The Office of the Comptroller of the Currency, the Federal Deposit Insurance Corporation, the Board of Governors of the Federal Reserve System, and the Federal Financial Institutions Examination Council started their spring cleaning a little late this year.
As required by the Economic Growth and Regulatory Paperwork Reduction Act of 1996, the regulators launched the first of a four-part series of requests for public comments in an effort “to identify outdated, unnecessary, or unduly burdensome regulations imposed on insured depository institutions.” The Act mandates that the agencies review their regs at least every 10 years. Any changes must be consistent with the agencies’ statutory mandates, many of which require the issuance of regulations. In some cases, legislative changes may be required.
The regulators divided the regulations into 12 subject-matter categories and identified the regulations within each category. At regular intervals over the next two years, three additional Federal Register notices will open a new batch of regs for review and comment.
First up: Regulations from the categories of Applications and Reporting, International Operations, and Powers and Activities. The other nine categories identified by the agencies are Banking Operations; Capital; Community Reinvestment Act; Consumer Protection; Directors, Officers and Employees; Money Laundering; Rules of Procedure; Safety and Soundness; and Securities.
The regulators suggested specific issues for commenters to consider, including whether changes in the financial services industry have impacted the regulations and whether statutory change is required or the industry would be better served by an alternative approach. Additional questions posted by the agencies: Are there specific regulations or underlying statutes in need of clarification?
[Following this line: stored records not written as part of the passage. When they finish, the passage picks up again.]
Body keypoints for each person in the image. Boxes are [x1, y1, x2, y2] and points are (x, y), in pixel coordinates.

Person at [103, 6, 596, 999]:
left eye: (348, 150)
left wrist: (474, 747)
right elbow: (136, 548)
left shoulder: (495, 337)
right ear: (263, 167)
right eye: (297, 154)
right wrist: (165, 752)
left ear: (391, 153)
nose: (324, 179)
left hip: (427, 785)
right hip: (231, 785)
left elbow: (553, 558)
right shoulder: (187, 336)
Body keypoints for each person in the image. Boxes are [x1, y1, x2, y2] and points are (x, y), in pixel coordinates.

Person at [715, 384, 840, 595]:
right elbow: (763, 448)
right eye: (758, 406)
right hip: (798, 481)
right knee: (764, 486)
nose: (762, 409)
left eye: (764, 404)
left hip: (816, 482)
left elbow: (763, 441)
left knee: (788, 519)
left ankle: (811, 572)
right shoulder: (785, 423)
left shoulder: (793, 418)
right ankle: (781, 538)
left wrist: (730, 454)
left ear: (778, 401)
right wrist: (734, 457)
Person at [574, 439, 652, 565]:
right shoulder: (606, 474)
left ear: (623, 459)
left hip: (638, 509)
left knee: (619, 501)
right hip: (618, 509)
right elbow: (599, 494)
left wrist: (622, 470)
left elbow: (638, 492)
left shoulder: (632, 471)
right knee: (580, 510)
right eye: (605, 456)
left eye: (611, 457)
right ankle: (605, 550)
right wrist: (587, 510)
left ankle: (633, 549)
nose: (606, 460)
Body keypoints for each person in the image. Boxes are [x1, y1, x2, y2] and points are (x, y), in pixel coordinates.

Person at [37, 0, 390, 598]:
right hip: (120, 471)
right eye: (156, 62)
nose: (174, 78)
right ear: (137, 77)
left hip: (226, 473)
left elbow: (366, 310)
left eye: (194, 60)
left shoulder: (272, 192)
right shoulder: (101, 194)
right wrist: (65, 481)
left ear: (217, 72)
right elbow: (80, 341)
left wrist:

And do any of the regs impose unduly burdensome requirements on community banks or other smaller insured depository institutions?
Comments will be accepted until September 2.
To read the Federal Register notice, click here.
To submit a comment, click here.
Why it matters: The agencies’ review provides them and the public with an opportunity to consider how to reduce the regulatory burden on community banks and other small insured depository institutions or holding companies in a manner that is compatible with the safety and soundness of insured depository institutions, their affiliates, and the financial system as a whole. Once the public comment period is complete, the agencies will report to Congress any “significant issues” and identify specific areas of the regulations that the lawmakers may need to eliminate or tweak. In addition to accepting public comments, the regulators announced their intent to schedule roundtable discussions with bankers and other interested parties about the regulations under review. Depository institutions, particularly smaller institutions, should consider participating in the public comment process and the roundtable discussions to assist the agencies in identifying and targeting regulatory changes that will hopefully reduce some of the burden on these institutions.